_Work request_
Your task is to copy each line of the listing that contains the word "down".

_Data block_
● ● ● ● ●
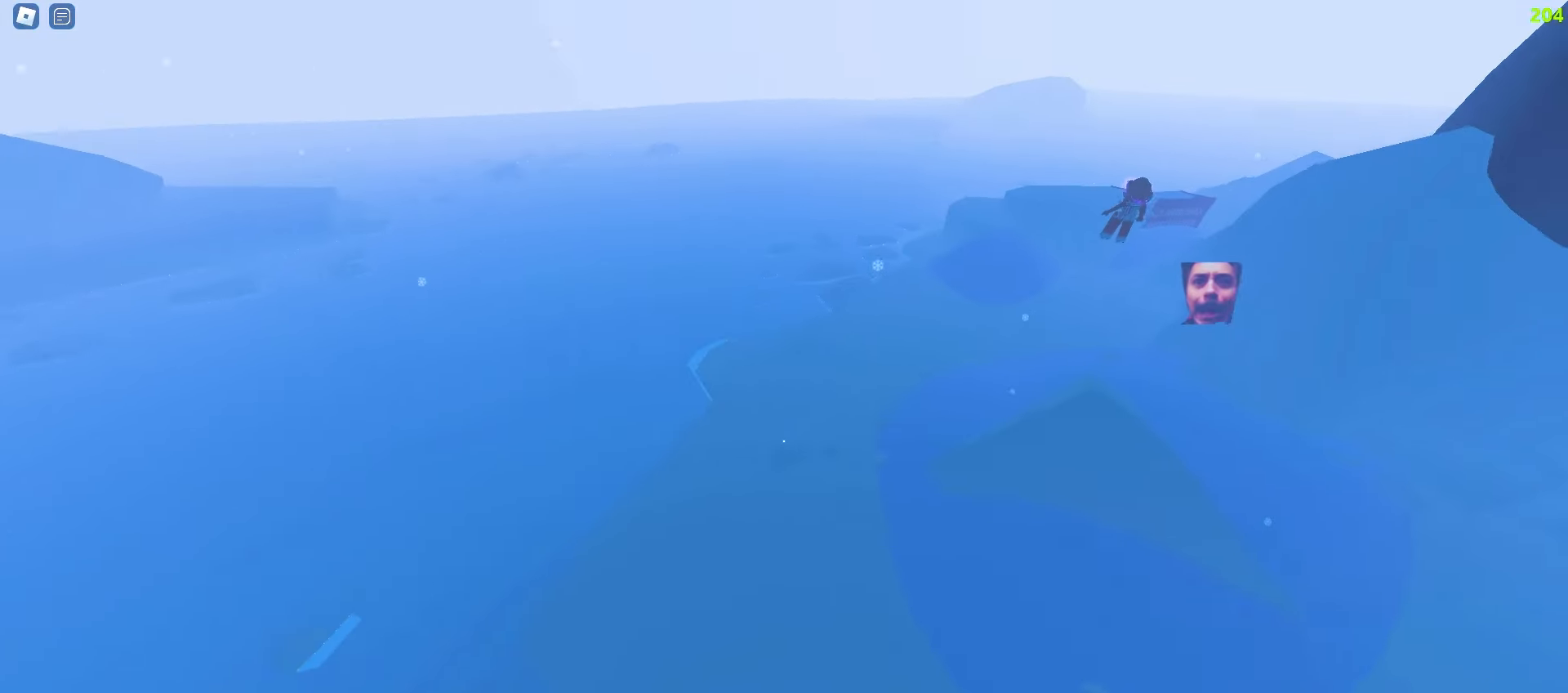
{"keys": ["d", "w"], "mouse": [], "events": []}
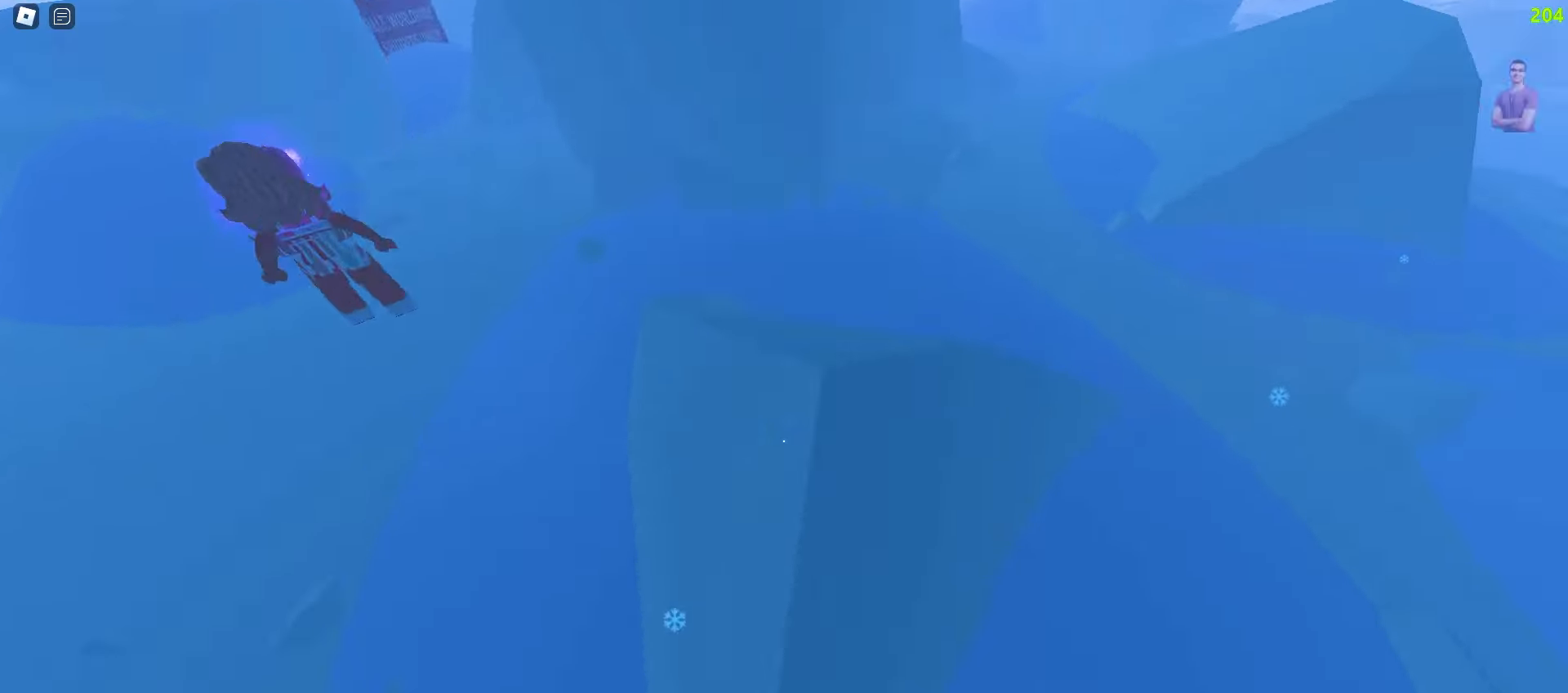
{"keys": ["d", "w"], "mouse": [], "events": []}
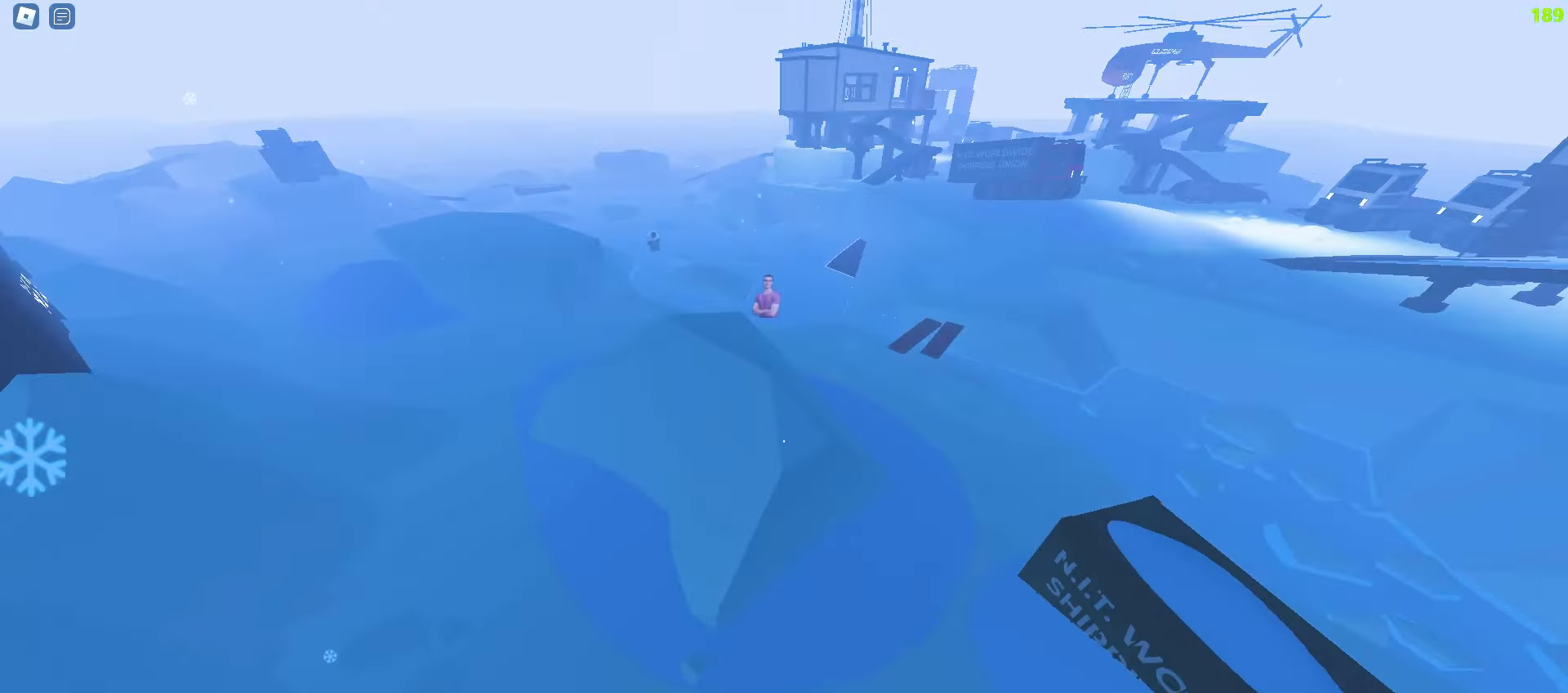
{"keys": ["a", "w"], "mouse": [], "events": [[250, "d", "up"], [267, "a", "down"]]}
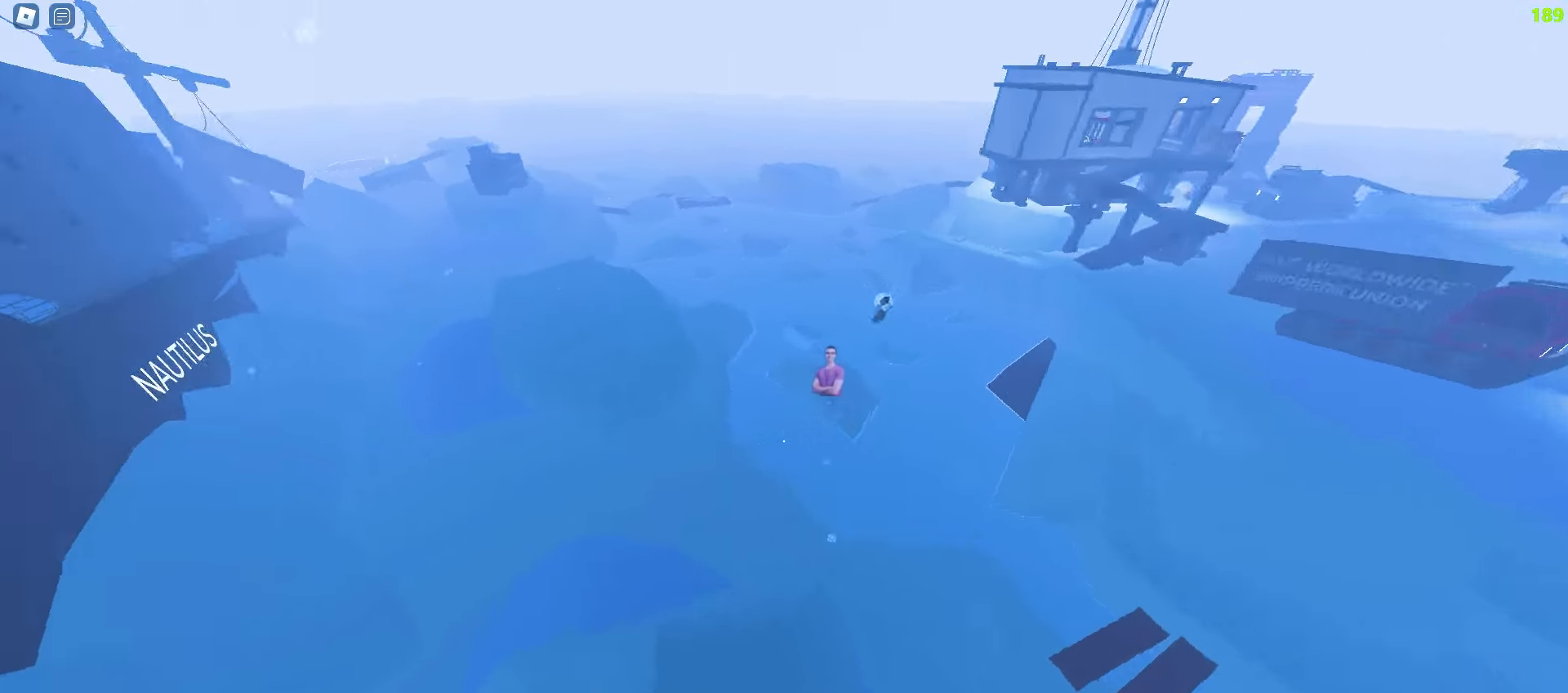
{"keys": ["d", "w"], "mouse": [], "events": [[100, "a", "up"], [117, "d", "down"]]}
● ● ● ● ●
_Result for this exercise_
{"keys": ["a", "w"], "mouse": [], "events": [[250, "d", "up"], [267, "a", "down"]]}
{"keys": ["d", "w"], "mouse": [], "events": [[100, "a", "up"], [117, "d", "down"]]}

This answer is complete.